= Müller glia =

Glial cell type in the retina

3D animation of Müller cell processes (red) interconnected with a retinal microglia cell (green).

Müller glia, or Müller cells, are a type of retinal glial cells, first recognized and described by Heinrich Müller. They are found in the vertebrate retina, where they serve as support cells for the neurons, as all glial cells do. They are the most common type of glial cell found in the retina. While their cell bodies are located in the inner nuclear layer of the retina, they span across the entire retina.

The major role of the Müller cells is to maintain the structural and functional stability of retinal cells. This includes regulation of the extracellular environment via uptake of neurotransmitters, removal of debris, regulation of K^{+} levels, storage of glycogen, electrical insulation of receptors and other neurons, and mechanical support of the neural retina.

== Development ==
Müller glia are derived developmentally from two distinct populations of cells. The Müller glia cell is the only retinal glial cell that shares a common cell lineage with retinal neurons. A subset of Müller glia has been shown to originate from neural crest cells. They are shown to be critical to the development of the retina in mice, serving as promoters of retinal growth and histogenesis, via a nonspecific esterase-mediated mechanism. Müller glia have also been implicated as guidepost cells for the developing axons of neurons in the chick retina. Studies using a zebrafish model of Usher syndrome have implicated a role for Müller glia in synaptogenesis, the formation of synapses.

== Neuronal support ==

Spatial relationship between Müller cells and microglia

As glial cells, Müller glia serve a secondary but important role to neurons. As such, they have been shown to serve as important mediators of neurotransmitter (acetylcholine and GABA specifically) degradation and maintenance of a favorable retinal microenvironment in turtles. Müller glia have also been shown to be important in the induction of the enzyme glutamine synthetase in chicken embryos, which is an important actor in the regulation of glutamine and ammonia concentrations in the central nervous system. Müller glia have been further identified as fundamental to the transmission of light through the vertebrate retina due to their unique funnel shape, orientation within the retina and more favorable physical properties.

== Role in retinal regeneration ==
Müller glia are currently being studied for their role in neural regeneration, a phenomenon which is not known to occur in humans.
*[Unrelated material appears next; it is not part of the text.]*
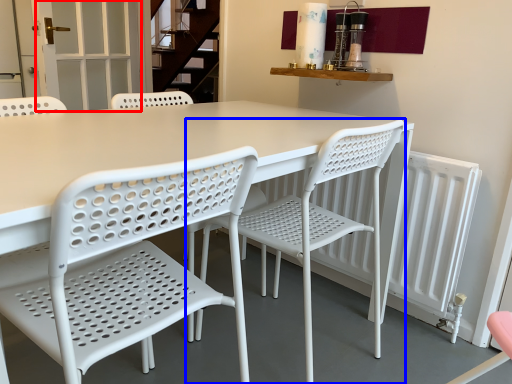
Question: Which object appears farthest to the camera in this image, screen door (highlighted by a red box) or chair (highlighted by a blue box)?

Choices:
 (A) screen door
 (B) chair

Answer: (A)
Studies of the regenerative properties of Müller glia in both the zebrafish and the chicken retina have been performed, with the exact molecular mechanism of regeneration remaining unclear. Further studies performed in mice have shown that overexpression of Ascl1 in Müller glia in conjunction with administration of a histone deacetylase inhibitor allowed for regeneration of retinal neurons from Müller glia. Studies in human models have demonstrated that Müller glia has the potential to serve as stem cells in the adult retina and are efficient rod photoreceptor progenitors.

Damage to retinal cells induces Müller cells to produce gliosis. The result of the response varies depending on the damage and the organism in which this damage occurs. It has been shown in zebrafish and mice that Müller glia undergo dedifferentiation into multipotent progenitor cells. The progenitor cell can then divide and differentiate into a number of retinal cell types, including photoreceptor cells, that may have been damaged during injury. Further research has shown that Müller glia can act as light collectors in the mammalian eye, analogous to the fiber optic plate, funneling light to the rod and cone photoreceptors.